European Cobalt has entered exclusive option agreements with Maroon Gold to acquire 100 per cent of its issued capital.

Maroon Gold is a private equity-backed gold developer focused on the Charter Towers Goldfield region in northern Queensland.

Company managing director Elect Glenn Baldwin is pleased with the acquisition deal.

“Maroon Gold has established a high-quality portfolio of near-term development assets combined with the requisite processing infrastructure to capitalise on the strong gold price environment,” Glenn said.

Maroon recently completed tribute mining and processed material from Laneway Resource’s Agate Creek Gold Mine. It also has the Blackjack Processing Plant under its belt.

Maroon has a total resource base of 250,000 ounces of gold across three resources.

Additionally, the developer has a landholding of 245 square kilometres with multiple drill-ready targets defined.

“Through leveraging Maroon’s strategic ground position in the Charters Towers region and the skillset of Maroon’s team, the mineral resources can be rapidly evaluated to determine the feasibility of development,” Glenn added.

The agreement to acquire Maroon Gold is conditional and subject to shareholder approval.

The proposed acquisition is through the issue of 900,279,150 shares, payment of A$100,000 cash, repayment of a $2 million convertible note and assuming a working capital liability of approximately $2 million.

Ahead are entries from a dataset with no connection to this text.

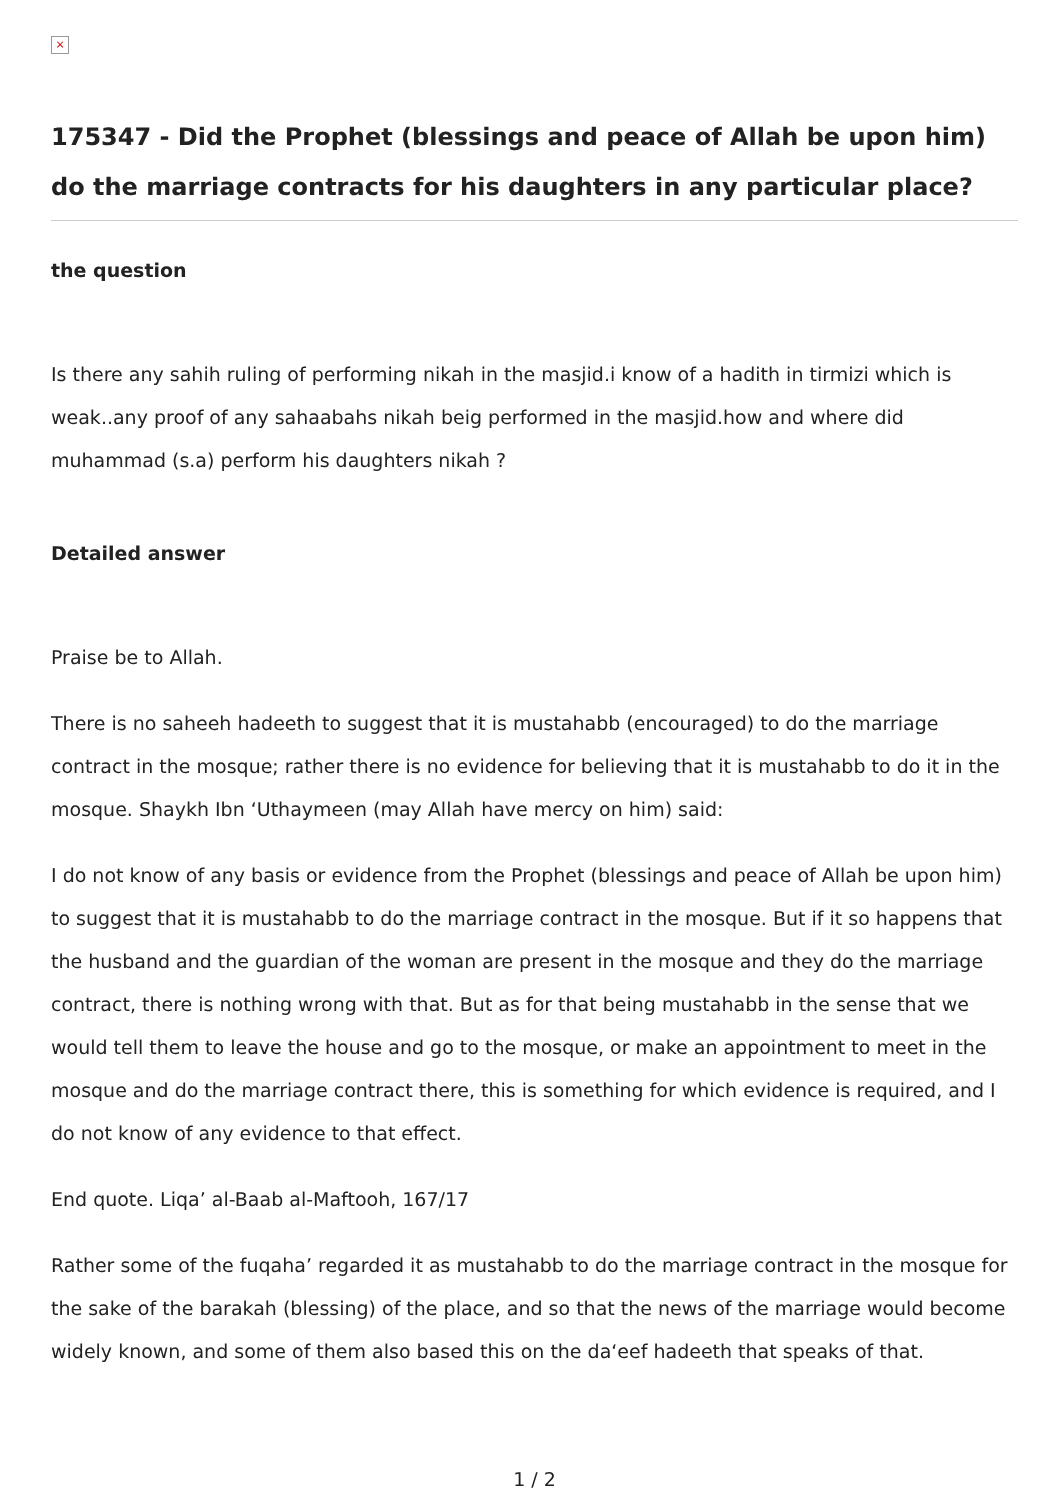×
175347 - Did the Prophet (blessings and peace of Allah be upon him) do the marriage contracts for his daughters in any particular place?
the question
Is there any sahih ruling of performing nikah in the masjid.i know of a hadith in tirmizi which is weak..any proof of any sahaabahs nikah beig performed in the masjid.how and where did muhammad (s.a) perform his daughters nikah ?
Detailed answer
Praise be to Allah.
There is no saheeh hadeeth to suggest that it is mustahabb (encouraged) to do the marriage contract in the mosque; rather there is no evidence for believing that it is mustahabb to do it in the mosque. Shaykh Ibn ‘Uthaymeen (may Allah have mercy on him) said:
I do not know of any basis or evidence from the Prophet (blessings and peace of Allah be upon him) to suggest that it is mustahabb to do the marriage contract in the mosque. But if it so happens that the husband and the guardian of the woman are present in the mosque and they do the marriage contract, there is nothing wrong with that. But as for that being mustahabb in the sense that we would tell them to leave the house and go to the mosque, or make an appointment to meet in the mosque and do the marriage contract there, this is something for which evidence is required, and I do not know of any evidence to that effect.
End quote. Liqa’ al-Baab al-Maftooh, 167/17
Rather some of the fuqaha’ regarded it as mustahabb to do the marriage contract in the mosque for the sake of the barakah (blessing) of the place, and so that the news of the marriage would become widely known, and some of them also based this on the da‘eef hadeeth that speaks of that.
1 / 2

Additionally, European Cobalt will repay A$26.8 million (US$18.3 million) of Maroon’s outstanding debt for its acquisition of the Blackjack Plant, refurbishment and the acquisition of mining assets.

Unless deferred, the company has until March 27, 2021 to pay the debt in five interest repayments.

Once the acquisition is complete, the cobalt company’s short term strategy involves determining the feasibility of resource economic development, resource definition drilling, identifying mining and processing opportunities within the region and a processing expansion study to define the scalability of the plant and infrastructure.

Following the acquisition, European Cobalt will be rebranded as Mojo Minerals.

After today’s announcement, European Cobalt’s shares have plummeted 30.3 per cent and are trading for 2.3 cents each at roughly midday trade AEDT.